--- START OF SOURCE DOCUMENT ---

The Court's Jurisdiction
10 Section 44(1) of the AAT Act provides:
A party to a proceeding before the Tribunal may appeal to the Federal Court of Australia, on a question of law, from any decision of the Tribunal in that proceeding.
11 Section 44(3) relevantly provides that this Court has jurisdiction to hear and determine appeals instituted in the Court in accordance with s 44(1).
12 Rule 33.12(2) prescribes the content of a notice of appeal for an appeal commenced under s 44 of the AAT Act:
The notice of appeal must state:
(a) the part of the decision the applicant appeals from or contends should be varied; and
(b) the precise question or questions of law to be raised on the appeal; and
(c) any findings of fact that the Court is asked to make; and
(d) the relief sought instead of the decision appealed from, or the variation of the decision that is sought; and
(e) briefly but specifically, the grounds relied on in support of the relief or variation sought.
(Emphasis added.)
13 In an oft-cited passage in TNT Skypak International (Aust) Pty Ltd v Federal Commissioner of Taxation (1988) 82 ALR 175 at 178, Gummow J explained the change wrought by the enactment of s 44 of the AAT Act: "The existence of a question of law is now not merely a qualifying condition to ground the appeal, but also the subject matter of the appeal itself": cited with approval in Mulherin v Commissioner of Taxation [2013] FCAFC 115 at [7]; see also Price Street Professional Centre Pty Ltd v Commissioner of Taxation (2007) 243 ALR 728 at [40] and [73]. In Branson v Commissioner of Taxation (2008) 73 ATR 864 at [36], Emmett J observed of the question of law that: "[I]t and it alone, is the subject matter of the appeal and the ambit of the appeal is confined to that question of law".

--- END OF SOURCE DOCUMENT ---
--- START OF DATASET EXCERPTS ---

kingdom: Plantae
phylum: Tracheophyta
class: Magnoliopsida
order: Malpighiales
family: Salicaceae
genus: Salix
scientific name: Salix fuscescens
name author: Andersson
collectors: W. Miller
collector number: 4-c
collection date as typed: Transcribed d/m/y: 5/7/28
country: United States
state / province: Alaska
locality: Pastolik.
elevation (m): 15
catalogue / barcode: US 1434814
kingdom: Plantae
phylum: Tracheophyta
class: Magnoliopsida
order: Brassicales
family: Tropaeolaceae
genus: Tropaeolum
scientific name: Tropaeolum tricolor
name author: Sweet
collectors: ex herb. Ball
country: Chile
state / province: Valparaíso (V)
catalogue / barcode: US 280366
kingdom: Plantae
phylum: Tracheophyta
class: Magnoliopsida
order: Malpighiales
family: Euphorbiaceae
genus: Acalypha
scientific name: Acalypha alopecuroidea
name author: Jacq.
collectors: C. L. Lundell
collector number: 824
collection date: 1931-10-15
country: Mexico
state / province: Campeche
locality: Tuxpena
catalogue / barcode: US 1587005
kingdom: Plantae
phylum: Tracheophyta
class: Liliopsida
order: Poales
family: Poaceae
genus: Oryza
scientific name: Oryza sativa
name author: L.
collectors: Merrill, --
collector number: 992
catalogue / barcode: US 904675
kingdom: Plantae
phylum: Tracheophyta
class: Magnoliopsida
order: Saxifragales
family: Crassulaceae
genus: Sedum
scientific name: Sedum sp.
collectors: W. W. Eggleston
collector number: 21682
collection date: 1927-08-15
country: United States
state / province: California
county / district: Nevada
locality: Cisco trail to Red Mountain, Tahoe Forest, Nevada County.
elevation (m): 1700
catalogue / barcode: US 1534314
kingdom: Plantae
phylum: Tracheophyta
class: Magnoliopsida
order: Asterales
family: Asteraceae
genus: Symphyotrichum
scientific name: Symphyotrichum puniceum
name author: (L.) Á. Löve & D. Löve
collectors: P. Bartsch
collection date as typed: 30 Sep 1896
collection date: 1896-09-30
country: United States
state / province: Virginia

--- END OF DATASET EXCERPTS ---

TASK SET:
a) Answer these from the passage on the Court's jurisdiction:
(i) Under s 44(1) of the AAT Act, on what kind of question may a party appeal to the Federal Court of Australia?
(ii) Which rule prescribes the content of a notice of appeal for an appeal commenced under s 44?
(iii) In which case, and at which paragraph, did Emmett J make his observation about the question of law?
b) Rewrite the part of the passage on the Court's jurisdiction that opens with the words containing "12 Rule 33.12(2)" and closes with "(Emphasis added.)", changing each "relief" to "remedy".

SOLUTIONS TO EACH TASK:
a)
(i) A question of law.
(ii) Rule 33.12(2).
(iii) Branson v Commissioner of Taxation (2008) 73 ATR 864, at [36].

b)
12 Rule 33.12(2) prescribes the content of a notice of appeal for an appeal commenced under s 44 of the AAT Act:
The notice of appeal must state:
(a) the part of the decision the applicant appeals from or contends should be varied; and
(b) the precise question or questions of law to be raised on the appeal; and
(c) any findings of fact that the Court is asked to make; and
(d) the remedy sought instead of the decision appealed from, or the variation of the decision that is sought; and
(e) briefly but specifically, the grounds relied on in support of the remedy or variation sought.
(Emphasis added.)